- Born: 1952 (age 73–74) Medford, Oregon, U.S.
- Education: Portland State University
- Occupation: Businessperson
- Years active: 1974-present
- Employer: United Parcel Service

= Scott Davis (businessman) =

American businessman (born 1952)

D. Scott Davis (born 1952 in Medford, Oregon) is an American businessman and former chairman of the board of directors of United Parcel Service, Inc. (UPS). He was the company's chief executive officer until August 30, 2014.

==Biography==
Davis has a bachelor's degree in accounting from Portland State University and is a certified public accountant. After graduating from college in 1974, he first worked for accounting firm Arthur Andersen.

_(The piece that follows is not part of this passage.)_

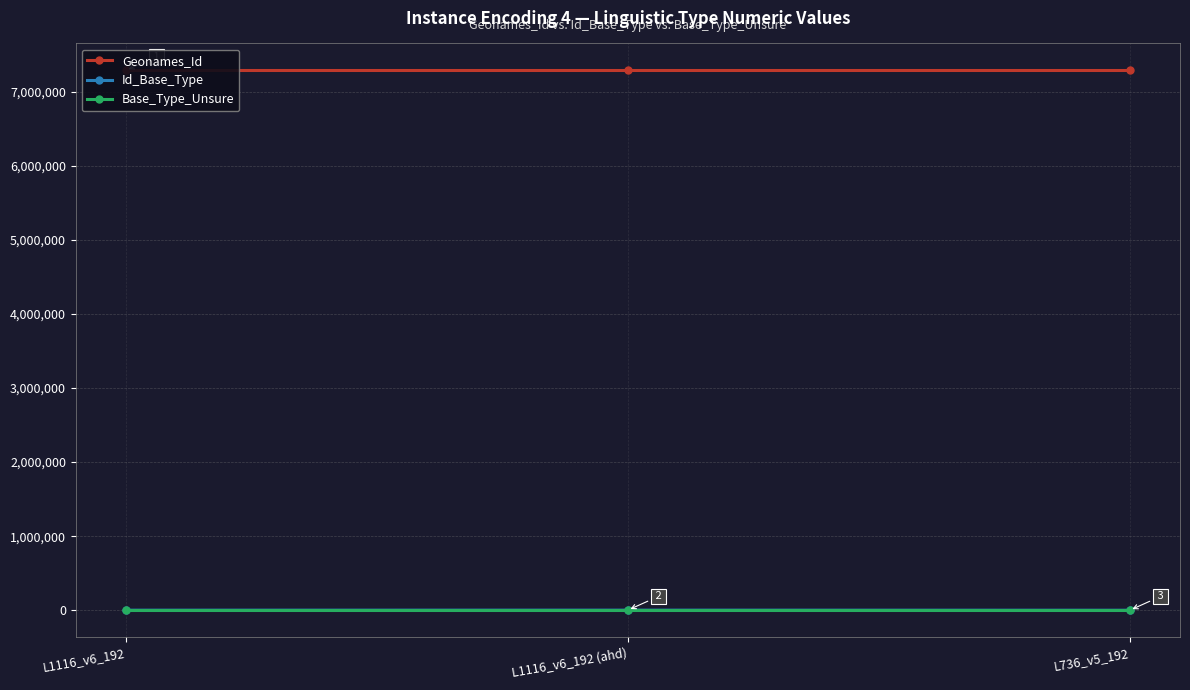

What is the label of the 1st point from the left?

L1116_v6_192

A native of Medford, Oregon, Davis joined UPS in 1986 when the company acquired II Morrow, an Oregon technology company.

Davis completed a term as chairman of the board of the Federal Reserve Bank of Atlanta in 2009. He is also on the board of Honeywell International, Inc., and in 2010, joined the President's Export Council, the principal national advisory committee on international trade.

While CEO of UPS in 2008, his first year in the role, Davis earned a total compensation of $5.2 million, which included a base salary of $960,000 and various bonuses and other compensation. In 2012, he received stock worth $8.7 million as CEO and chairman of UPS, down 7% from the $9.5 million in 2011.